Apache Flume sources are used to consume events that are delivered to them by an external source like a web server and the format in which the source system sends are identified by the Apache Flume source system.

The following are the list of Apache Flume source.

  1. Avro Source
  2. Thrift Source
  3. Exec Source
  4. JMS Source
  5. Spooling Directory Source
  6. Kafka Source
  7. NetCat TCP Source
  8. NetCat UDP Source
  9. Sequence Generator Source
  10. Syslog Source
  11. HTTP Source
  12. Custom Source
  13. Scribe Source

Let us see each Apache Flume source with the following definition.


1. Avro Source

Apache Flume Avro Source receives events data from external Avro client streams. Avro souces pair with the Avro sink and creates a tiered collection topology.

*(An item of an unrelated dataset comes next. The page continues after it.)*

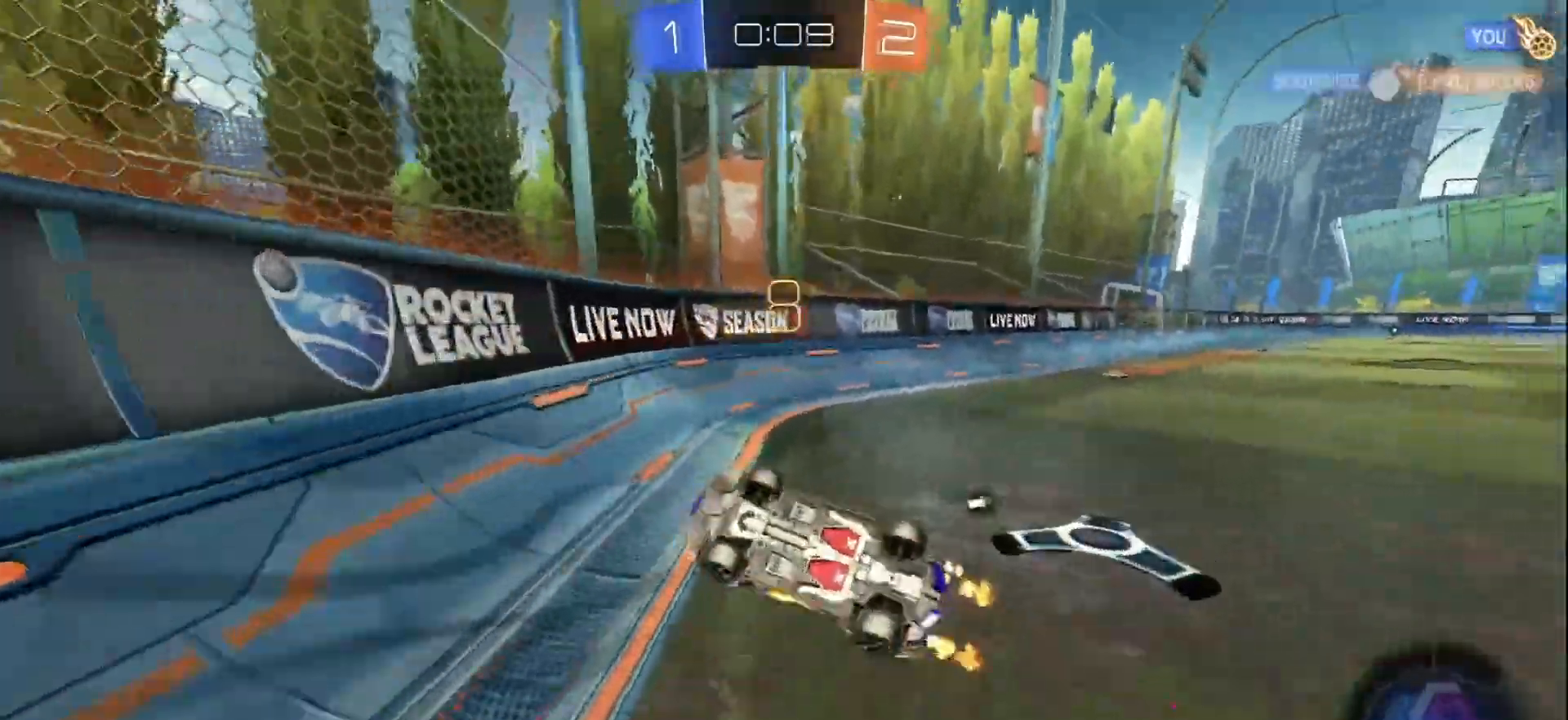
{"buttons": ["R2"], "left_stick": "up", "right_stick": "center", "events": [[33, "L1", "down"], [33, "left_stick", "up-right"], [100, "Y", "down"], [167, "left_stick", "up"], [183, "Y", "up"], [217, "L1", "up"]]}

Let us see the configuration example of Avro Source.

agentone.sources = source agentone.channels = channelone agentone.sources.source.type = avro agentone.sources.source.channels = channelone agentone.sources.source.bind = 0.0.0.0 agentone.sources.source.port = 4141


2. Thrift Source

Apache Flume Thrift Source receives events from external Thrift client streams. When a Thrift source is paired with the built-in ThriftSink on another Flume agent then it creates tiered collection topologies. We can start the Thrift source by using Kerberos authentication.

Let us see the configuration example of Thrift Source.

agentone.sources = source agentone.channels = channelone agentone.sources.source.type = thrift agentone.sources.source.channels = channelone agentone.sources.source.bind = 0.0.0.0 agentone.sources.source.port = 4141


3. Exec Source

Apache Flume Exec source is used to run a UNIX command on start-up and continuously generate data on standard out. In case if the process is terminated then the source also terminated and doesn't generate data.

Let us see the configuration example of Exec Source.

agentone.sources = source agentone.channels = channelone agentone.sources.source.type = exec agentone.sources.source.command = tail -F /var/log/secure agentone.sources.source.channels = channelone


4. JMS Source

Apache Flume JMS Source reads messages from a JMS destination such as a queue or topic. As a JMS application, it should work with any JMS provider but has only been tested with ActiveMQ.

Need to note that the vendor provided JMS jars should be included in the Flume classpath using plugins.d directory (preferred), –classpath on the command line, or via FLUME_CLASSPATH variable in flume-env.sh.

Let us see the configuration example of JMS Source.

agentone.sources = source agentone.channels = channelone agentone.sources.source.type = jms agentone.sources.source.channels = channelone agentone.sources.source.initialContextFactory = org.apache.activemq.jndi.ActiveMQInitialContextFactory agentone.sources.source.connectionFactory = GenericConnectionFactory agentone.sources.source.providerURL = tcp://mqserver:61616 agentone.sources.source.destinationName = BUSINESS_DATA agentone.sources.source.destinationType = QUEUE


5. Spooling Directory Source

Apache Flume Spooling Directory receives data into a “spooling” directory on disk. It keeps monitoring the directory for new data and process it.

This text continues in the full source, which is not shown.